Running a successful experiment involves more than just tracking metrics and analyzing statistical significance. It requires careful consideration of metrics selection, experiment duration, and various design and interpretation choices. While specific decisions may depend on the context, the following best practices can guide you:
Define your goals
Before starting an experiment, clearly understand the type of experiment you are conducting. This knowledge will determine the desired outcomes and the appropriate duration for the experiment. Consider common scenarios, such as:
- Testing a new variation to assess improvements in user experience: Look for clear indications of improvement to expedite implementation.
- Testing a rollout (e.g., code refactor) to ensure the experience remains intact: Focus on identifying unforeseen negative consequences rather than expecting metric improvements.
- Conducting an experiment to gain insights into user behavior: Run the experiment for a longer duration to achieve tighter confidence intervals. Even if one variant appears superior, extended data collection may be useful.
How long should you run an experiment?
Apart from scenario-based considerations, other factors influence the ideal experiment duration:
- Competition for experiment "real estate": If multiple experiments vie for attention, consider ending experiments earlier to prioritize resources.
- Lack of planned experiments: When no other experiments are scheduled, feel free to run experiments for longer durations to gain a comprehensive understanding of their impact on your product.
Unless specific reasons dictate otherwise, aim for a balanced split of traffic allocation. For example, consider a 50/50 split for two variations or a 33/33/33 split for three variations. The variation with the lowest traffic allocation becomes the bottleneck for reducing uncertainty.
An imbalanced split (e.g., 90/10) is sometimes used to minimize users' exposure to a potentially negative outcome. However, it's important to recognize that a 90/10 split may not offer significant benefits. Instead of 50% of users experiencing a short negative experience (facilitating quick learning), 10% of users would endure a longer negative experience, as it takes more time to detect the negative effect. The total negative impact remains the same, only distributed differently among users.
Avoid reassigning users to different variants mid-experiment
Re-assigning users during an experiment (user Alice first sees variant A, then in another session sees variant B), can result in statistically invalid metrics.
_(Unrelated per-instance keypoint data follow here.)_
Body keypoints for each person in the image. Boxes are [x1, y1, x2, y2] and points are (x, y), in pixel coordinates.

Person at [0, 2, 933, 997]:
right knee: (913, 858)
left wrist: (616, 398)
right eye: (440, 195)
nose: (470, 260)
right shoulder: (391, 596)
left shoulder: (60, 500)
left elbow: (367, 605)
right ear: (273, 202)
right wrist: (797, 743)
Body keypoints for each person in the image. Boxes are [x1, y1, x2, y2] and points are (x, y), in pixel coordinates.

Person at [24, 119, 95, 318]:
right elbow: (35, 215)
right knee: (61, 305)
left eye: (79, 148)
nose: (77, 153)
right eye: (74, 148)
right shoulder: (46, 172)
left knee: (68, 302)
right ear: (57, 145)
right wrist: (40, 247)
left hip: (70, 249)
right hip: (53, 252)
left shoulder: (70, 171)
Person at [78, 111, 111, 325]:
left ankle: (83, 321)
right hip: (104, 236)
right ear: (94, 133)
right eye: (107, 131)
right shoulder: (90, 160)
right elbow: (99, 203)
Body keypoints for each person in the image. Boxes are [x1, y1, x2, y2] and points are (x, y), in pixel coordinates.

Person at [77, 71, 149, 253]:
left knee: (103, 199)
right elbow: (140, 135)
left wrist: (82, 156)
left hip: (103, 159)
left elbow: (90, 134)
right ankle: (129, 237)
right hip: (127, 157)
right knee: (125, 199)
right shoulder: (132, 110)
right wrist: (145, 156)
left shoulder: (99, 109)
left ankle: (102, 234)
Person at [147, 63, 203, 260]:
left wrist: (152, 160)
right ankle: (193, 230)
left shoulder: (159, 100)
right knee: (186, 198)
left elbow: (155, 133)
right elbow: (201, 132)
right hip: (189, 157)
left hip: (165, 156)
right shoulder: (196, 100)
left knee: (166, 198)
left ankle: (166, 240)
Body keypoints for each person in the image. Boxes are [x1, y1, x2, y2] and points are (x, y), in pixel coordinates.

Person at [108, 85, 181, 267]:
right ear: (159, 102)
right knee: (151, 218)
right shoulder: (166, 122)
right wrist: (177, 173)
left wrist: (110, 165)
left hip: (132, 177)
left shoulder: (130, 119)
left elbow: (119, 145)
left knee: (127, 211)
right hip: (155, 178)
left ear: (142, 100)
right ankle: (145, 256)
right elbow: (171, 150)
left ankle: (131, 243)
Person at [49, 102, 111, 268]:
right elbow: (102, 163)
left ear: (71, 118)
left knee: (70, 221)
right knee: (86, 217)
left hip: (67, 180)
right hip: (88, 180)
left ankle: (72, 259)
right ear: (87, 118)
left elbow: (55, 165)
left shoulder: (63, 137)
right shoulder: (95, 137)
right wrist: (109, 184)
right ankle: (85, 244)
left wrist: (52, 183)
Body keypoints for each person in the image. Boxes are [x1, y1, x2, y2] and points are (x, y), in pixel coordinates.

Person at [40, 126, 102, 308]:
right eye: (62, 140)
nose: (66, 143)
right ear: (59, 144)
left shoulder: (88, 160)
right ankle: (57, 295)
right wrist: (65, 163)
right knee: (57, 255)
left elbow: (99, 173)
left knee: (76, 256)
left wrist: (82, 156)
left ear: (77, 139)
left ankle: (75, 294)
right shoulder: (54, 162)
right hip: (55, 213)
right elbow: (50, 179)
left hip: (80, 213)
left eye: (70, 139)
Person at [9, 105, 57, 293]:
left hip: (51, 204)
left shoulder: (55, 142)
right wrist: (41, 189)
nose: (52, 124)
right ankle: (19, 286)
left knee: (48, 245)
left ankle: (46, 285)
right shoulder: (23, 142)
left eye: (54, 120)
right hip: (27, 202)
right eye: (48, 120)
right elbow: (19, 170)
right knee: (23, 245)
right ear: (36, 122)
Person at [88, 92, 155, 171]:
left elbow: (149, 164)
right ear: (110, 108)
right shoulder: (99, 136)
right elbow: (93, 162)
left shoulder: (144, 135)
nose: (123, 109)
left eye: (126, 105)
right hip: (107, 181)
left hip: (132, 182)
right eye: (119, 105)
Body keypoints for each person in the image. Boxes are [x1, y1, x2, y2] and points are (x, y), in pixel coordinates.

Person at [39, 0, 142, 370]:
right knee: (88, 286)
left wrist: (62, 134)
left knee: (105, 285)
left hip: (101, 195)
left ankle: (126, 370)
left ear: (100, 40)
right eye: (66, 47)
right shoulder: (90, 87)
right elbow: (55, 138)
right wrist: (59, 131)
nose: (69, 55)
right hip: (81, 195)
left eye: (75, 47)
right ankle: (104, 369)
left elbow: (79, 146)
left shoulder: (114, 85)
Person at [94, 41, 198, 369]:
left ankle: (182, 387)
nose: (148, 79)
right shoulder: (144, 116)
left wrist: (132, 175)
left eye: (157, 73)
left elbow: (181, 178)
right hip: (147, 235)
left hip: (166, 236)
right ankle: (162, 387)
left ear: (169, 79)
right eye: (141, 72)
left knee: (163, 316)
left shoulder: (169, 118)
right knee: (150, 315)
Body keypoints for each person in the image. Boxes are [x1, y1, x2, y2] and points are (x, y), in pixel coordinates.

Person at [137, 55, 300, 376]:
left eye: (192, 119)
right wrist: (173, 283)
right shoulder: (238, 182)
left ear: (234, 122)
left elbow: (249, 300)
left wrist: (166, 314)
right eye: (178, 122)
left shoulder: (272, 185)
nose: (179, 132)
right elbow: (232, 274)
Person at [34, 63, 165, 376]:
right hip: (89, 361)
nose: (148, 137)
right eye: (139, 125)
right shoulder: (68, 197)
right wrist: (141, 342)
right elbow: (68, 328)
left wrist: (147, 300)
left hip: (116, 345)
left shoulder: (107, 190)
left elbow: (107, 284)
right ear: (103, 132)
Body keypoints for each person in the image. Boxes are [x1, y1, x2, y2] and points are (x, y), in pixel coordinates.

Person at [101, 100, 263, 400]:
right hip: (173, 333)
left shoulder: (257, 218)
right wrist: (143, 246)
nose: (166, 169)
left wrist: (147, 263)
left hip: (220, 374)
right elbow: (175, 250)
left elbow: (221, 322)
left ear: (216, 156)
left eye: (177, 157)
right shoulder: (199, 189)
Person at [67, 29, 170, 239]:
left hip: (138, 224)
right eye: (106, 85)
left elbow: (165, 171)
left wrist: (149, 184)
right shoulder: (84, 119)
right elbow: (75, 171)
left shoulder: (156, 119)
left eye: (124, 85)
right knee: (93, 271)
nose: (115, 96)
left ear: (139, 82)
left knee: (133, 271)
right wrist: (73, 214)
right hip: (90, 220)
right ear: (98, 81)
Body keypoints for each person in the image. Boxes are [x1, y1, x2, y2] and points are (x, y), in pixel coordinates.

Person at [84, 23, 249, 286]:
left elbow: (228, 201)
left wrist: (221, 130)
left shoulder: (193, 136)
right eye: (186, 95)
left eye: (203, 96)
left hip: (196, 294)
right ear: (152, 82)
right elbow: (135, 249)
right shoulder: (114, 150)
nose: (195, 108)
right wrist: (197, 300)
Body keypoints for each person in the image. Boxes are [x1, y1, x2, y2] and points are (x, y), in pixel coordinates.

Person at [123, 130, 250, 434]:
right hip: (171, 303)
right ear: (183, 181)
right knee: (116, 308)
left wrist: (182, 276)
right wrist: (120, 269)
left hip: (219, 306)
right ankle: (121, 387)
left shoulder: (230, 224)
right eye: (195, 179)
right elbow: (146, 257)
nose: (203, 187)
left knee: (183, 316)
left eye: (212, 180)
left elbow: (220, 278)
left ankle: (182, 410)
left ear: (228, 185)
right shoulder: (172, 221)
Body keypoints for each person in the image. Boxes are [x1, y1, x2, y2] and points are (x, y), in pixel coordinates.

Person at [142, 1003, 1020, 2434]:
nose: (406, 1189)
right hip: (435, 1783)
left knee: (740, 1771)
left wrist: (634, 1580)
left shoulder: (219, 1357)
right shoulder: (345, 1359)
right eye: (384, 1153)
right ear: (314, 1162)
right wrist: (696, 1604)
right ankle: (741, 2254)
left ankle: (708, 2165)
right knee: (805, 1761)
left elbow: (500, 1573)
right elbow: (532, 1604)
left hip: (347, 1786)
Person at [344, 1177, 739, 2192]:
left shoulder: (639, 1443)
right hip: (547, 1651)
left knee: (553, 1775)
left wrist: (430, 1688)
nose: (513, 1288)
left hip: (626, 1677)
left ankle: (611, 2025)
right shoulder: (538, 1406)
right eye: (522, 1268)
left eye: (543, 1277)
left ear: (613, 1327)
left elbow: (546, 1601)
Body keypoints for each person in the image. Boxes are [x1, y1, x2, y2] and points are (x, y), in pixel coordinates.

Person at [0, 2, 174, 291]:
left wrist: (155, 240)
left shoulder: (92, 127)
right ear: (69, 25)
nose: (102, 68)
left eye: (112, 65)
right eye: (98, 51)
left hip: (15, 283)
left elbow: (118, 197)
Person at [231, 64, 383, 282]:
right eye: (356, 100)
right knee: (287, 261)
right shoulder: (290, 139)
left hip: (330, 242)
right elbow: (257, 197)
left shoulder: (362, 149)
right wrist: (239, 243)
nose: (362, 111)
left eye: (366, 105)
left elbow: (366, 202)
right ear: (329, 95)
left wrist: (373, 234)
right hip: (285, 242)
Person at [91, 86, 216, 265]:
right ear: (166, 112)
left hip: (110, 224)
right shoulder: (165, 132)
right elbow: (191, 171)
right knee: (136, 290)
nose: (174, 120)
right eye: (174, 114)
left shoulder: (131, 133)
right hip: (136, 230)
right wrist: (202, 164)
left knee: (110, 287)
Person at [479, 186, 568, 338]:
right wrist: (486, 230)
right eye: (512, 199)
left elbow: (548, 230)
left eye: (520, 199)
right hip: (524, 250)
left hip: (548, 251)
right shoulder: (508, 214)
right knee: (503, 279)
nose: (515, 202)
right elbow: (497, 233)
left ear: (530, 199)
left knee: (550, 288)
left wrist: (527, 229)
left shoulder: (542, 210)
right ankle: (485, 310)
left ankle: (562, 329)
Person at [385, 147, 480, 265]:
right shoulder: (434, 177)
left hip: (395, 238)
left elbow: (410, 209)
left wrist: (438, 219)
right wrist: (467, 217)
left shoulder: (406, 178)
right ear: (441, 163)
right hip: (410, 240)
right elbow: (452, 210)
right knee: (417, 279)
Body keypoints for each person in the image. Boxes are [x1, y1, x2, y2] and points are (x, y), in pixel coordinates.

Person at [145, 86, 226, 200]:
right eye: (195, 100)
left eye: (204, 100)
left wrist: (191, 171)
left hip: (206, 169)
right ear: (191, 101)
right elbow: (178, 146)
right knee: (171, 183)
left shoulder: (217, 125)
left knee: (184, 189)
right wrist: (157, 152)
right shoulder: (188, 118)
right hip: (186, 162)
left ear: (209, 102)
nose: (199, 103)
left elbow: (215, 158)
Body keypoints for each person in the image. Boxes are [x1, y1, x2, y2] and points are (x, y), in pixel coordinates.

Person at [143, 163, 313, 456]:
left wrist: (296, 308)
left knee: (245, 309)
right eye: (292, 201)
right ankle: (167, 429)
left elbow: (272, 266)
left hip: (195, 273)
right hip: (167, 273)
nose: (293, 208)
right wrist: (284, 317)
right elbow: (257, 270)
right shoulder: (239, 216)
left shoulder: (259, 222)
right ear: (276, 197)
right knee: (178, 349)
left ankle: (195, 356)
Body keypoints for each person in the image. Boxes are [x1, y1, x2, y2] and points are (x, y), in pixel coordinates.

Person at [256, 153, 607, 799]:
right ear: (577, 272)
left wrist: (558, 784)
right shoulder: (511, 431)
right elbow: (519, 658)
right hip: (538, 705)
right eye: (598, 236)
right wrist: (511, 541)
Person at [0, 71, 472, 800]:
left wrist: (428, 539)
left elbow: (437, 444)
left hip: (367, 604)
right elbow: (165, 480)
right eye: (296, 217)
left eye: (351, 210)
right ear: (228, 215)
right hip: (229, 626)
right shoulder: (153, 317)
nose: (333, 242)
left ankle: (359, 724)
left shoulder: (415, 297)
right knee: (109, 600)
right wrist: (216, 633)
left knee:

User re-assignment can be triggered by higher-level changes in the experiment like:
- Changing randomization while experiment is in flight
- Decreasing the overall traffic to an experiment
- You can generally monotonically increase overall traffic to an experiment without having to reassign users, but decreasing overall traffic, or non-monotonically changing traffic (i.e. decreasing traffic, then increasing it again), can result in statistically invalid metrics becauser users will likely be reassigned.
- You should always check with your feature flagging tool of choice to see how they handle traffic increases and decreases. Some tools like LaunchDarkly do variation reassignment by default when you're increasing or decreasing traffic. This feature would have to be disabled.
- Turning off a variation
- If you are sure you are no longer interested in a certain variation, you can turn it off, but you won’t get more signal on the other variants as the subjects in this variation will be tainted and data for these is discarded.